**RECORD EXTRACTS**
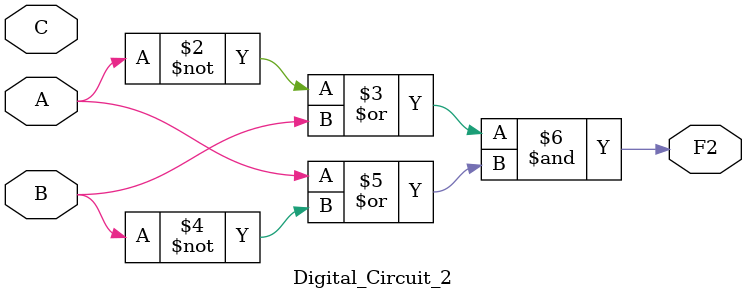
<source format=v>
`timescale 1ns / 1ps


module Digital_Circuit_2(input A, B, C, output F2);

    reg F2;
    
    always @(A, B)
    begin
        F2 = (~A | B) & (A | ~B);
    end


endmodule

</source>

**TASK STATEMENT**
Write every entry again exactly as given, skipping the pictures.

**SOLUTION TO THIS EXERCISE**
<source format=v>
`timescale 1ns / 1ps


module Digital_Circuit_2(input A, B, C, output F2);

    reg F2;
    
    always @(A, B)
    begin
        F2 = (~A | B) & (A | ~B);
    end


endmodule

</source>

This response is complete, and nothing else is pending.